Données enregistrées
/---
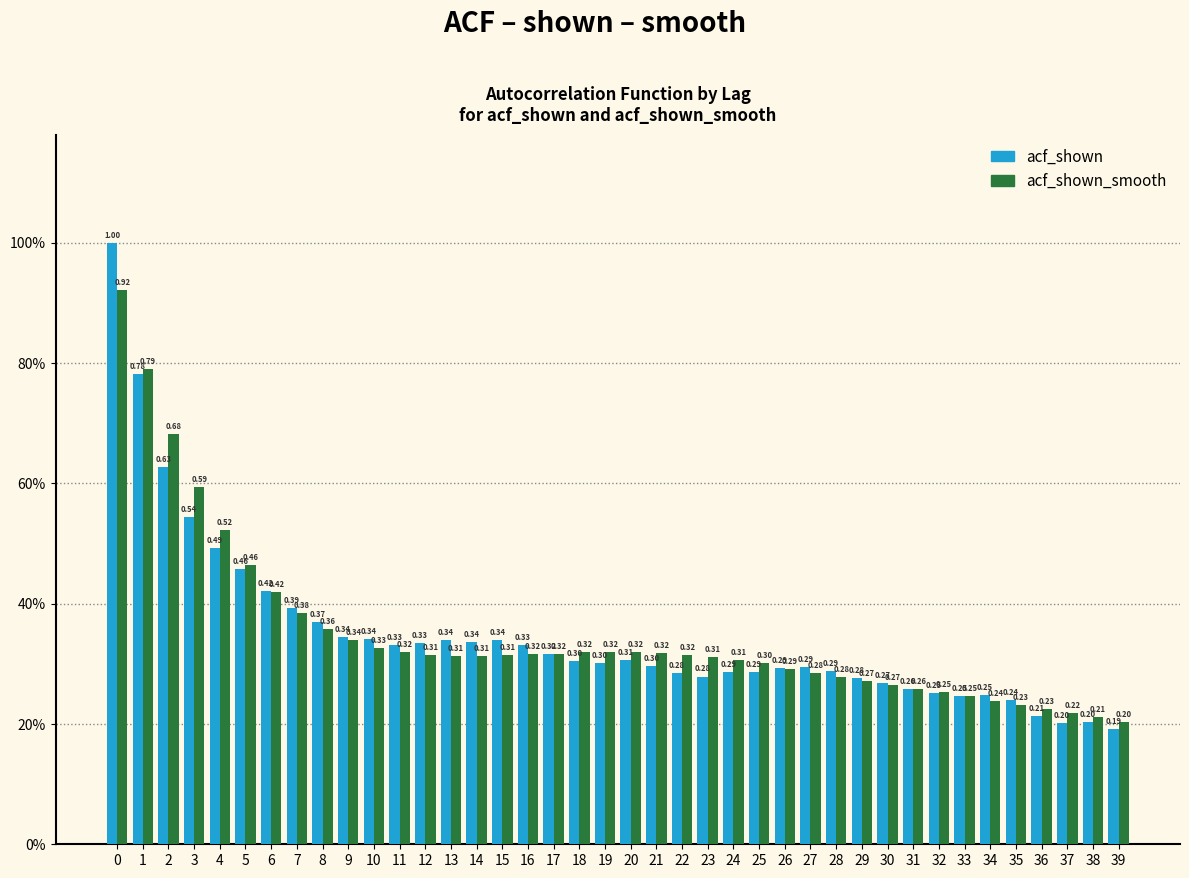

What are all the series names shown in the legend?

acf_shown, acf_shown_smooth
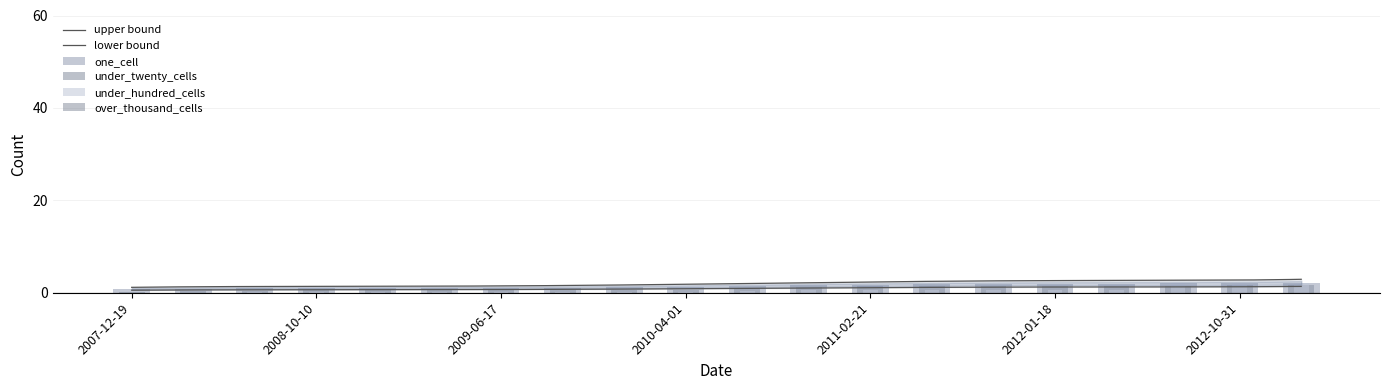

What is the label of the 1st bar from the left?

2007-12-19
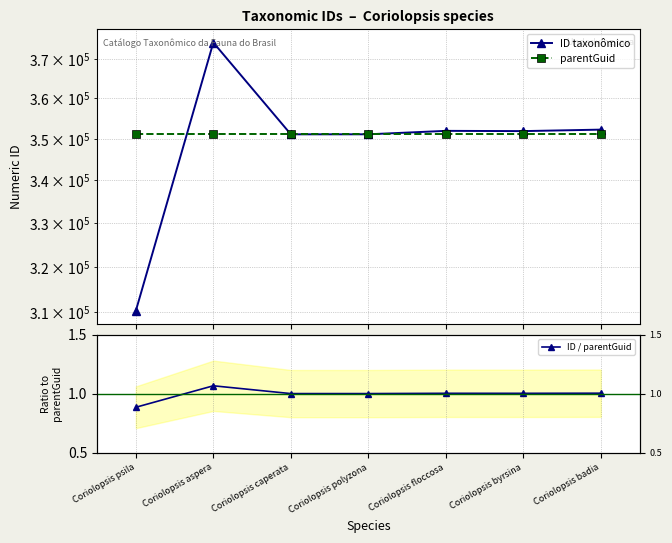

The ID / parentGuid series shows 0.2 at Coriolopsis badia. True or false?

False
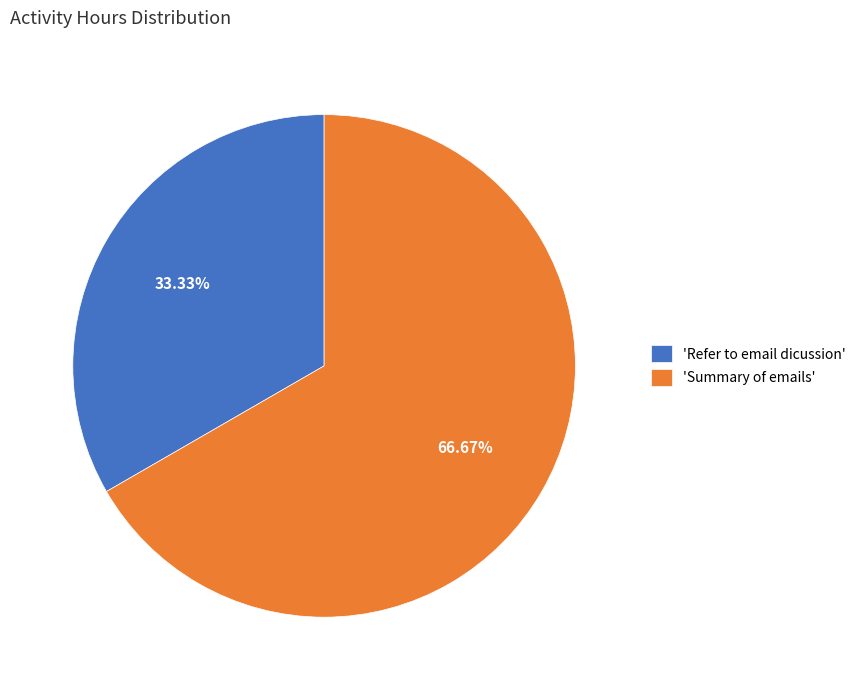

How many slices are in this pie chart?

2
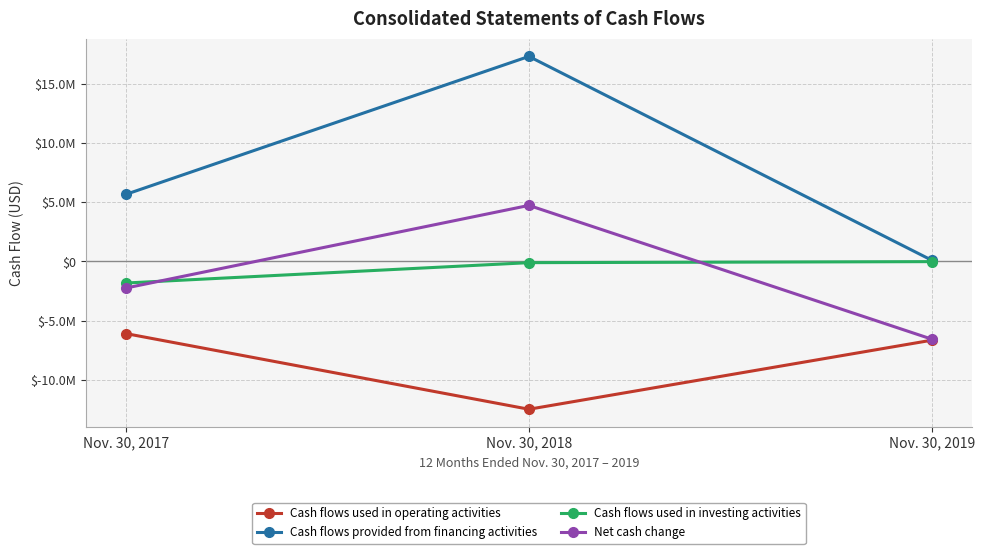

At how many categories does at least one series exceed 8670840?

1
\---
Citez mot pour mot le texte de l'ensemble des items ci-dessus, en omettant les images.

Résultat attendu |
What are all the series names shown in the legend?

acf_shown, acf_shown_smooth

What is the label of the 1st bar from the left?

2007-12-19

The ID / parentGuid series shows 0.2 at Coriolopsis badia. True or false?

False

How many slices are in this pie chart?

2

At how many categories does at least one series exceed 8670840?

1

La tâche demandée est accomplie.